W spotkaniu, oprócz wojewody dolnośląskiego, Rafała Jurkowlańca, uczestniczyli: Ryszard Kosierb (dyrektor wrocławskiego oddziału IMGW), Joanna Gustowska (dyrektor DZMiUW) oraz prof. Czesław Szczegielniak z Uniwersytetu Przyrodniczego.
MGW zaktualizował swoje prognozy dotyczące rozmiaru nadchodzącej fali wezbraniowej na Odrze. Druga fala dociera na Dolny Śląsk nieco szybciej niż przewidywano. Nowe dane zakładają wysokość wody na wodowskazie w Oławie na poziomie 720-735cm, a nie 680-700, jak przewidywano wczotaj. Druga fala spodziewana jest w Oławie w nocy z soboty na niedzielę między 2 a 6 nad ranem.

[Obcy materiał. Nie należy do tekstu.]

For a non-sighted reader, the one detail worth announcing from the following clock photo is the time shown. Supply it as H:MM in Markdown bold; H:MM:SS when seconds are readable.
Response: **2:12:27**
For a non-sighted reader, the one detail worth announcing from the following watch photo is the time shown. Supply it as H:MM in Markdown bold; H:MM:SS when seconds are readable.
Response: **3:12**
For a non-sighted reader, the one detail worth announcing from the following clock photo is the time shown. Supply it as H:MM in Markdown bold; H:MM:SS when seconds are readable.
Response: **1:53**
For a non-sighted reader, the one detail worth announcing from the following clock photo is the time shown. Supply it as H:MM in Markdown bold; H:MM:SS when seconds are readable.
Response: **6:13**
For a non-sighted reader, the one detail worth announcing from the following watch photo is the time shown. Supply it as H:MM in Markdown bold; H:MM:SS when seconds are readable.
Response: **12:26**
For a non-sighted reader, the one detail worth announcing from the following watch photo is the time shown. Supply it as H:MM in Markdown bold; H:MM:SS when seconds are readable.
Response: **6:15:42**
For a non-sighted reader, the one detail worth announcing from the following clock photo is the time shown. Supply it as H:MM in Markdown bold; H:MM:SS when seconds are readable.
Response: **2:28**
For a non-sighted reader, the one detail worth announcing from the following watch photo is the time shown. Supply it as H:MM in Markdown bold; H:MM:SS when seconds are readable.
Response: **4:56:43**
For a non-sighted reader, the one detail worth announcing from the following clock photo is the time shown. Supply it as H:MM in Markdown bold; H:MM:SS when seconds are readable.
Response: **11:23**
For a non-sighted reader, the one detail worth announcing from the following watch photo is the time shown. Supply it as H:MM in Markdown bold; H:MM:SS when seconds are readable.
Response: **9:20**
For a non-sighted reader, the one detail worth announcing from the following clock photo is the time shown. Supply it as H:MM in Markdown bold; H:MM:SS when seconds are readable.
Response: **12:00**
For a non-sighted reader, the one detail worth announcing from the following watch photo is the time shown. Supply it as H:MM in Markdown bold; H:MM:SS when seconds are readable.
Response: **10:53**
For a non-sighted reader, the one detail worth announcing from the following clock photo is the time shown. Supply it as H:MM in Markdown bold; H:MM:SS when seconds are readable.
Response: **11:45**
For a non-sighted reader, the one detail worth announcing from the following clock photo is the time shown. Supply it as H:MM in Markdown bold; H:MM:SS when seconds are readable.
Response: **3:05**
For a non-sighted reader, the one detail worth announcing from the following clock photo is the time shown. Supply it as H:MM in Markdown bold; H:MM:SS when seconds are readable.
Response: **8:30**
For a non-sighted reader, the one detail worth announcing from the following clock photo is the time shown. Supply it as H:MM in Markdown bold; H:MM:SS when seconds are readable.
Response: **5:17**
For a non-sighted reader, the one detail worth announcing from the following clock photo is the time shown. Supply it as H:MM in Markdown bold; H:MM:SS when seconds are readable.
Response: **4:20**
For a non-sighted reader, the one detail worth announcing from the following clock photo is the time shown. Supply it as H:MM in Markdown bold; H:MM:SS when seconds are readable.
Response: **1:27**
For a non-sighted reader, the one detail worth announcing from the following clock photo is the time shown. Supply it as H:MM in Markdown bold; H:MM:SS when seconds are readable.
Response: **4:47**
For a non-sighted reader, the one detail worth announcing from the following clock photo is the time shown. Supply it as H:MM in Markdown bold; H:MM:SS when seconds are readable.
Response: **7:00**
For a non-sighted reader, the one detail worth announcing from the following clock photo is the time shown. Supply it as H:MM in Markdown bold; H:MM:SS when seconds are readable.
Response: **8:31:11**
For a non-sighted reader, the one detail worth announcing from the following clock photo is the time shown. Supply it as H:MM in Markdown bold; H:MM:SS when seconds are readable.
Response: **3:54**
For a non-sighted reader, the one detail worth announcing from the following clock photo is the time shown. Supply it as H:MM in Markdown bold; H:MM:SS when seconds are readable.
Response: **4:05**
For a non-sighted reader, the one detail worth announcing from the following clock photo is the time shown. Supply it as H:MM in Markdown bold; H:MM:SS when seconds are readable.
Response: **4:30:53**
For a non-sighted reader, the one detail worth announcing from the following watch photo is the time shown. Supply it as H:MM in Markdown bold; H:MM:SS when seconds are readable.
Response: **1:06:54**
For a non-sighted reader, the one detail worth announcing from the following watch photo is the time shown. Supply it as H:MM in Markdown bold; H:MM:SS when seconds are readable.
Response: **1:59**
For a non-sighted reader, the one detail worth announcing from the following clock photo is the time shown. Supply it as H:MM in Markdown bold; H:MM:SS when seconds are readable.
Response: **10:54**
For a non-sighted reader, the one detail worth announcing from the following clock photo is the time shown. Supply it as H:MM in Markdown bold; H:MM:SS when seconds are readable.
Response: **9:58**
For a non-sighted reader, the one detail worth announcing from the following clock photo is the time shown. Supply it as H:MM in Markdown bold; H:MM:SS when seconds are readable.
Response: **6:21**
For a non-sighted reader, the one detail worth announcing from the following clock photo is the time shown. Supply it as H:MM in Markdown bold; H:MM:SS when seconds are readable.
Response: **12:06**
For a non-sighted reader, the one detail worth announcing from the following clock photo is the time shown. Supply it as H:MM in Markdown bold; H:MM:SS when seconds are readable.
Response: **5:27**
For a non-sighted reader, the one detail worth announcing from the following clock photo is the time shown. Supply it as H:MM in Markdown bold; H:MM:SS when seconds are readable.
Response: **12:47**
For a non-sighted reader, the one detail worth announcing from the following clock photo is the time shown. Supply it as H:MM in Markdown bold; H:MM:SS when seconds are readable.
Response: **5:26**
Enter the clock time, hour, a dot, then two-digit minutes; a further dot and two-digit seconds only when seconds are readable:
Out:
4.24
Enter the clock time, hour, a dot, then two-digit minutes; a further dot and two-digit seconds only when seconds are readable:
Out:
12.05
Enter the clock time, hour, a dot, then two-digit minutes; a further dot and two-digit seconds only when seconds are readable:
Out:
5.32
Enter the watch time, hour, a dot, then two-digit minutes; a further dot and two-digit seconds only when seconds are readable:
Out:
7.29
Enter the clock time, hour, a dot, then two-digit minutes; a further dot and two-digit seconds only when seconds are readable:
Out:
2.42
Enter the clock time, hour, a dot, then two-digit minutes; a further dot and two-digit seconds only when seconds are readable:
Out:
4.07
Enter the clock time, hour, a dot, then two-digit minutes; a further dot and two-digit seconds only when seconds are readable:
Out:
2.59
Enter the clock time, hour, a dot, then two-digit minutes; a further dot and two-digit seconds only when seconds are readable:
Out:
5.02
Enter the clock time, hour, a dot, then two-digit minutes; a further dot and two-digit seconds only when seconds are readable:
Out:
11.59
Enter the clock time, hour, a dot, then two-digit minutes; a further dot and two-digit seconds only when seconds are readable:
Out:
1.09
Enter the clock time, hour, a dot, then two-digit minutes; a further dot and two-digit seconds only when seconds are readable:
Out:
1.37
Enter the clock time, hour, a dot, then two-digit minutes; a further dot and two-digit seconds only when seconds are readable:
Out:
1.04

Do Wrocławia ma dotrzeć w niedzielę około godziny 18-22, osiągając wysokość 520-540cm na wodowskazie w Trestnie. Przewidywana wcześniej wysokość fali była o 20 cm niższa.
Jak tłumaczył prof. Czesław Szczegielniak, wyższy niż zakładany wcześniej poziom wody wynikać może z zamulonego i zarośniętego koryta rzeki w okolicach Oławy, spiętrzającego wodę. Uczestnicy sztabu zapewniali, że system Wrocławskiego Węzła Wodnego jest przygotowany do przyjęcia i przeprowadzenia prognozowanej ilości wody bez poważnych zagrożeń dla mieszkańców.
Wojewoda dolnośląski poinformował, iż zgodnie z wczorajszymi zapowiedziami znów uruchomiono poldery zalewowe.
- Dziś od 15 woda zaczęła napełniać polder Lipki - Oława i w trosce o bezpieczeństwo mieszkańców władze samorządowe przeprowadziły w tym rejonie ewakuację miejscowości Stary Górnik i Stary Otok. Jednocześnie kończona jest budowa wału chroniącego miejscowość Jelcz - Laskowice. Dokładnie monitorowane są również wały w okolicach miejscowości Kotowice i Siedlce. O godzinie 13 rozpoczęto również napełnianie polderu Trestno - Blizanowice. Uruchomienie tego polderu jest rutynową czynnością przy tej wielkości przepływach rzeki i nie stanowi zagrożenia dla jego okolic – poinformował Rafał Jurkowlaniec.
Służby mundurowe w całym województwie są w pełnej gotowości do podjęcia działań, a w pracach bieżących pomaga im wojsko.